Thursday’s Brexit vote was among the most momentous political events of the past half century –– and few have been as dispiriting.

By voting to abandon the great European project, forcing David Cameron's resignation as prime minister and setting off immediate speculation of a new push for Scottish independence, the British people have chosen a perilous path towards nationalism. This was the will of the people.

The global economy was reeling Friday as markets come to terms with the ramifications of the vote. Political leaders across the world are grappling with new uncertainty –– some sensing an opportunity to pounce; others at a loss how to deal with the consequences of the unprecedented result. How has it come to be that voters are so angry that they will cast out the status quo even when the alternative carries such extraordinary, unknowable risk? And nowhere is that prospect as chilling as in the United States, already locked in a surreal political contest of its own.

As the American presidential election nears, young voters across the U.S. should take careful stock of events across the pond.
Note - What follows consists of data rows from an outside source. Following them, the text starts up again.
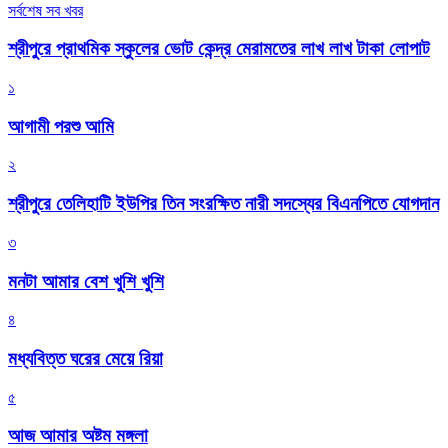
সর্বশেষ সব খবর
শ্রীপুরে প্রাথমিক স্কুলের ভোট কেন্দ্র মেরামতের লাখ লাখ টাকা লোপাট
১
আগামী পরশু আমি
২
শ্রীপুরে তেলিহাটি ইউপির তিন সংরক্ষিত নারী সদস্যের বিএনপিতে যোগদান
৩
মনটা আমার বেশ খুশি খুশি
৪
মধ্যবিত্ত ঘরের মেয়ে রিয়া
৫
আজ আমার অষ্টম মঙ্গলা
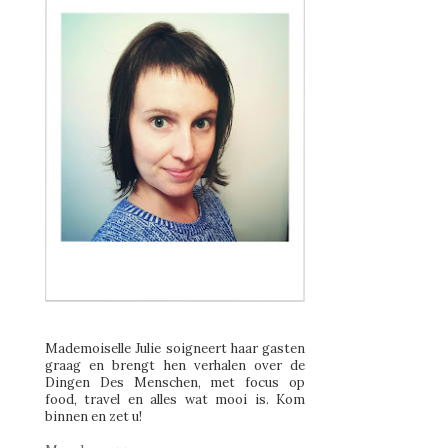
Mademoiselle Julie soigneert haar gasten
graag en brengt hen verhalen over de
Dingen Des Menschen, met focus op
food, travel en alles wat mooi is. Kom
binnen en zet u!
The YouGov polling organisation reports that more than 70 percent of voters between the ages of 18 and 24 voted to remain in Europe; as did 56 percent of voters aged 25 to 49. It was Baby Boomers who rallied to the Leave cause. It is a tragic irony that the same people who have most benefited from a unified and largely peaceful Europe have bequeathed to younger generations a future of a far greater uncertainty and division. It is those who wanted Brexit the least who will be forced to inherit its legacy.

As the American primary elections have shown, many young people in the U.S. are no less frustrated and angry with the state of politics than Britain's Leave voters. Young people worldwide want action on wealth inequality and climate change. We want more accountability from Wall Street as well as Washington. But, like young British voters, we are not interested in turning back the clock, or turning our backs to the world. We understand that globalization is a fact of life, even embracing the diversity and opportunities it brings. We do not need to persuade young people to reject isolationism. They get it. What we need is for them to make their voices heard on issues they care about — like solving the refugee crisis, ensuring gender equality, and ending world hunger. And one of the best ways they can speak up is by showing up on Election Day to vote, and persuading everyone they know to do the same.  
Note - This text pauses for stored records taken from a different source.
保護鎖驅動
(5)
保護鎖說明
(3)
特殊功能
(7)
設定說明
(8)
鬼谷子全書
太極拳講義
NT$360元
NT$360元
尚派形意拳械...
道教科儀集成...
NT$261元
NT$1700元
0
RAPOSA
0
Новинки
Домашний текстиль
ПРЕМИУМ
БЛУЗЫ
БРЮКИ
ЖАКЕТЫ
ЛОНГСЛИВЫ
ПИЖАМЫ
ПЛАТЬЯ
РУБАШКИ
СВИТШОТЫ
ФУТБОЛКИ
That is the unmistakable takeaway message for young voters everywhere from the Brexit referendum. Despite what we're told, the future isn't only made by those who show up; in electoral terms, there is nothing more valuable to a populist isolationist leader than a young person who doesn't bother voting. The non-voter outsources the future to people whose interests couldn't diverge more sharply from theirs. In that way, failing to vote is an act of self-sabotage — and apathy amounts to negligence.  

The liberal consensus that shaped politics in the West for most of the post-war period is imploding, and we need to ask why. We need to reckon with the reality that a majority of Britons were persuaded by the emotive Leave campaign rhetoric that a retreat from Europe was in their best interests. We need to confront head on the worldview that seeks comfort in the embrace of parochialism. We must mount and win the argument that peace and prosperity depends on us finding common ground in a world interconnected and interdependent like never before –– and expose those who offer scapegoats without solutions for the false prophets that they are.